- **WHAT IS REQUIRED**:
Without any pictures, print the lines below from the one that has "Races De Chien" through the one that has "سعود الشريم", exactly and nothing else.

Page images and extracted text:
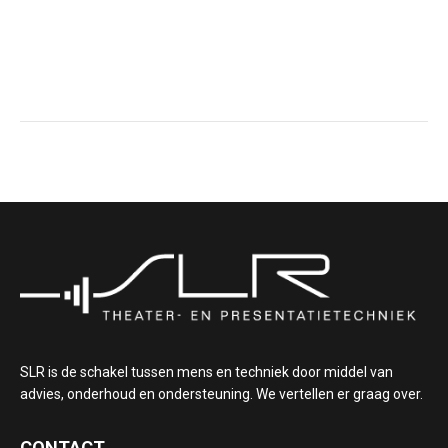
SLR is de schakel tussen mens en techniek door middel van
advies, onderhoud en ondersteuning. We vertellen er graag over.
CONTACT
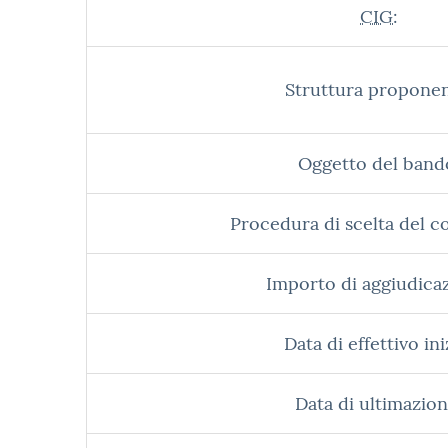
CIG:
Struttura proponen
Oggetto del band
Procedura di scelta del c
Importo di aggiudica
Data di effettivo ini
Data di ultimazion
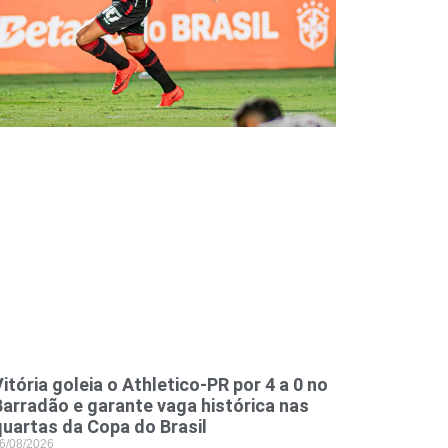
itória goleia o Athletico-PR por 4 a 0 no
Barradão e garante vaga histórica nas
quartas da Copa do Brasil
6/08/2026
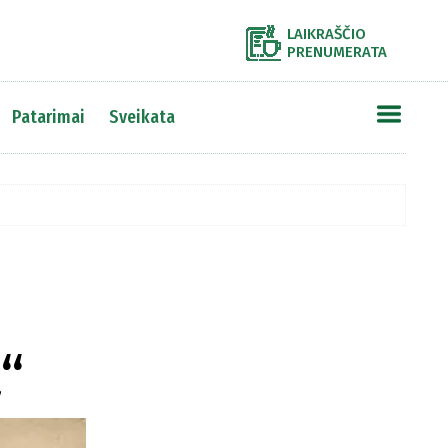
LAIKRAŠČIO
PRENUMERATA
Patarimai
Sveikata
a“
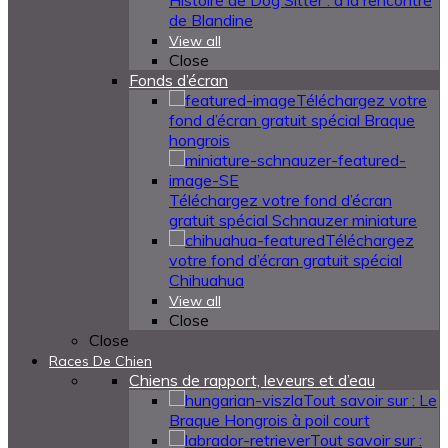
Histoire de Dog Sitter : à la rencontre
de Blandine
View all
Close
Fonds d’écran
Téléchargez votre
fond d’écran gratuit spécial Braque
hongrois
Téléchargez votre fond d’écran
gratuit spécial Schnauzer miniature
Téléchargez
votre fond d’écran gratuit spécial
Chihuahua
View all
Close
Close
Races De Chien
Chiens de rapport, leveurs et d’eau
Tout savoir sur : Le
Braque Hongrois à poil court
Tout savoir sur :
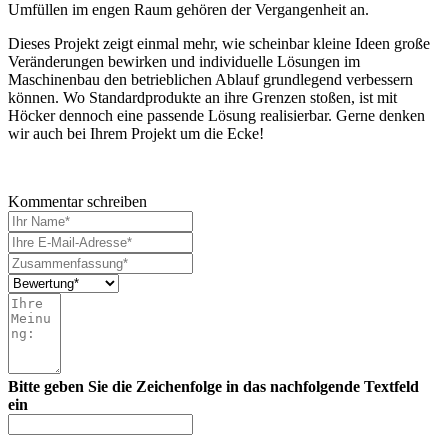
Umfüllen im engen Raum gehören der Vergangenheit an.
Dieses Projekt zeigt einmal mehr, wie scheinbar kleine Ideen große
Veränderungen bewirken und individuelle Lösungen im
Maschinenbau den betrieblichen Ablauf grundlegend verbessern
können. Wo Standardprodukte an ihre Grenzen stoßen, ist mit
Höcker dennoch eine passende Lösung realisierbar. Gerne denken
wir auch bei Ihrem Projekt um die Ecke!
Kommentar schreiben
Bitte geben Sie die Zeichenfolge in das nachfolgende Textfeld
ein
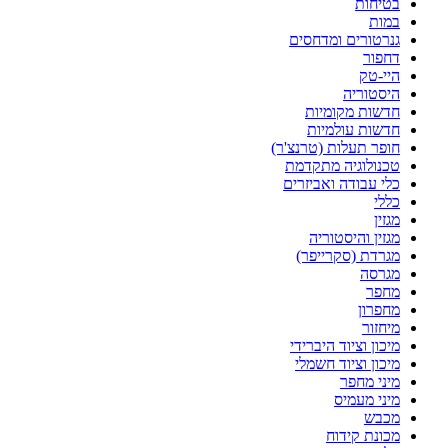
בטיחות
במות
גנרטורים ומדחסים
דחפור
היי-טק
היסטוריה
חדשות מקומיות
חדשות עולמיות
חופר תעלות (טרנצ'ר)
טכנולוגיה מתקדמת
כלי עבודה ואביזרים
כללי
מגזין
מגזין והיסטוריה
מגרדת (סקרייפר)
מגרסה
מחפר
מחפרון
מיחזור
מיכון וציוד היברידי
מיכון וציוד חשמלי
מיני מחפר
מיני מעמיס
מכבש
מכונת קידוח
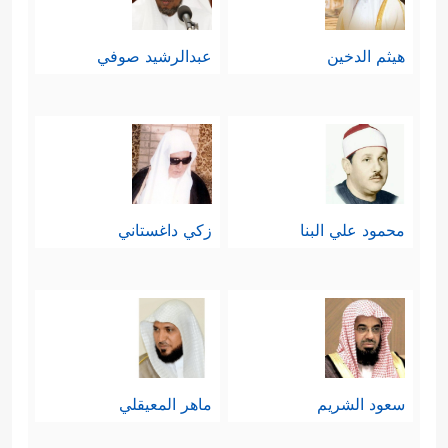
هيثم الدخين
عبدالرشيد صوفي
محمود علي البنا
زكي داغستاني
سعود الشريم
ماهر المعيقلي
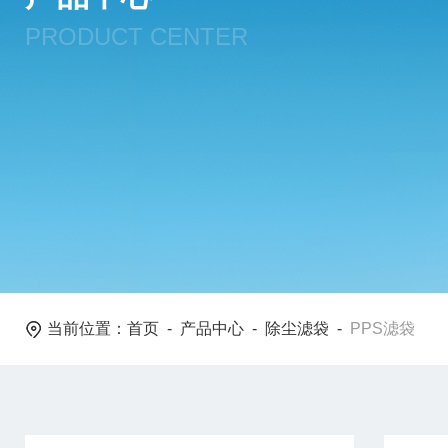
PRODUCT CENTER
当前位置：
首页
-
产品中心
-
除尘滤袋
-
PPS滤袋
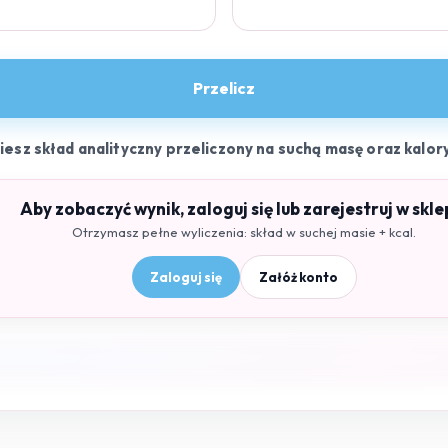
Przelicz
ziesz skład analityczny przeliczony na suchą masę oraz kalor
Aby zobaczyć wynik, zaloguj się lub zarejestruj w skle
Otrzymasz pełne wyliczenia: skład w suchej masie + kcal.
Zaloguj się
Załóż konto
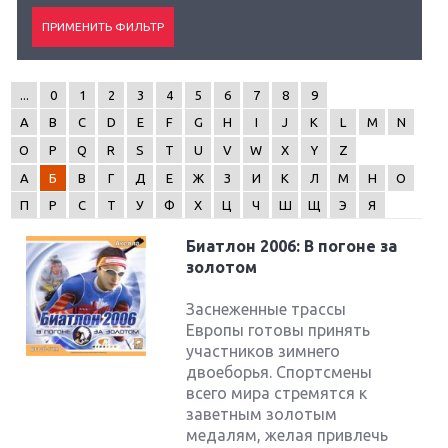
...
0
1
2
3
4
5
6
7
8
9
A
B
C
D
E
F
G
H
I
J
K
L
M
N
O
P
Q
R
S
T
U
V
W
X
Y
Z
А
Б
В
Г
Д
Е
Ж
З
И
К
Л
М
Н
О
П
Р
С
Т
У
Ф
Х
Ц
Ч
Ш
Щ
Э
Я
Биатлон 2006: В погоне за
золотом
Заснеженные трассы
Европы готовы принять
участников зимнего
двоеборья. Спортсмены
всего мира стремятся к
заветным золотым
медалям, желая привлечь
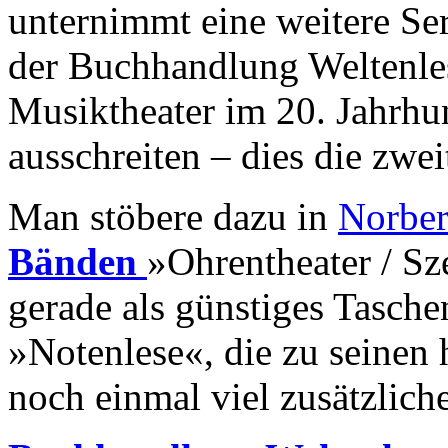
unternimmt eine weitere Se
der Buchhandlung Weltenles
Musiktheater im 20. Jahrhu
ausschreiten – dies die zwei
Man stöbere dazu in
Norber
Bänden
»Ohrentheater / Sz
gerade als günstiges Tasche
»Notenlese«, die zu seinen 
noch einmal viel zusätzlich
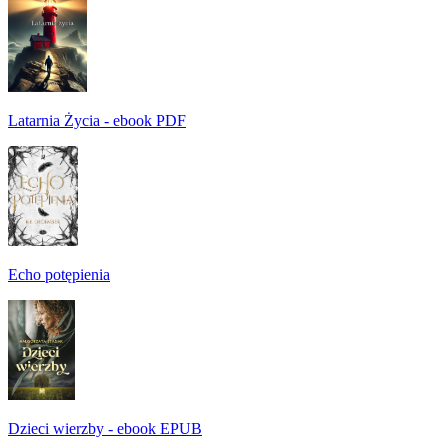
Latarnia Życia - ebook PDF
Echo potępienia
Dzieci wierzby - ebook EPUB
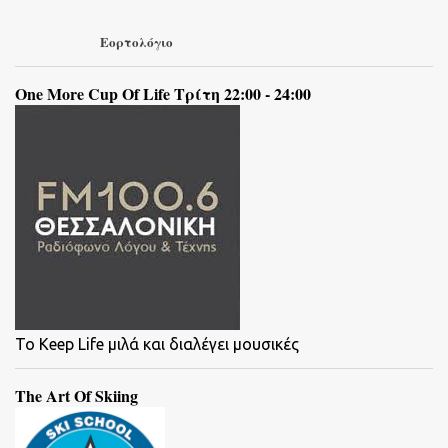
Εορτολόγιο
One More Cup Of Life Τρίτη 22:00 - 24:00
To Keep Life μιλά και διαλέγει μουσικές
The Art Of Skiing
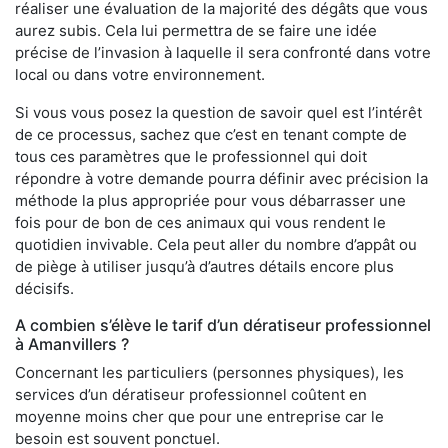
réaliser une évaluation de la majorité des dégâts que vous
aurez subis. Cela lui permettra de se faire une idée
précise de l’invasion à laquelle il sera confronté dans votre
local ou dans votre environnement.
Si vous vous posez la question de savoir quel est l’intérêt
de ce processus, sachez que c’est en tenant compte de
tous ces paramètres que le professionnel qui doit
répondre à votre demande pourra définir avec précision la
méthode la plus appropriée pour vous débarrasser une
fois pour de bon de ces animaux qui vous rendent le
quotidien invivable. Cela peut aller du nombre d’appât ou
de piège à utiliser jusqu’à d’autres détails encore plus
décisifs.
A combien s’élève le tarif d’un dératiseur professionnel
à Amanvillers ?
Concernant les particuliers (personnes physiques), les
services d’un dératiseur professionnel coûtent en
moyenne moins cher que pour une entreprise car le
besoin est souvent ponctuel.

- **WRITTEN REPLY**:
Races De Chien
Chiens de rapport, leveurs et d’eau
Tout savoir sur : Le
Braque Hongrois à poil court
Tout savoir sur :
Umfüllen im engen Raum gehören der Vergangenheit an.
Dieses Projekt zeigt einmal mehr, wie scheinbar kleine Ideen große
Veränderungen bewirken und individuelle Lösungen im
Maschinenbau den betrieblichen Ablauf grundlegend verbessern
können. Wo Standardprodukte an ihre Grenzen stoßen, ist mit
Höcker dennoch eine passende Lösung realisierbar. Gerne denken
wir auch bei Ihrem Projekt um die Ecke!
Kommentar schreiben
Bitte geben Sie die Zeichenfolge in das nachfolgende Textfeld
ein
בטיחות
במות
גנרטורים ומדחסים
דחפור
היי-טק
היסטוריה
חדשות מקומיות
חדשות עולמיות
חופר תעלות (טרנצ'ר)
טכנולוגיה מתקדמת
כלי עבודה ואביזרים
כללי
מגזין
מגזין והיסטוריה
מגרדת (סקרייפר)
מגרסה
מחפר
מחפרון
מיחזור
מיכון וציוד היברידי
מיכון וציוד חשמלי
מיני מחפר
מיני מעמיס
מכבש
מכונת קידוח
هيثم الدخين
عبدالرشيد صوفي
محمود علي البنا
زكي داغستاني
سعود الشريم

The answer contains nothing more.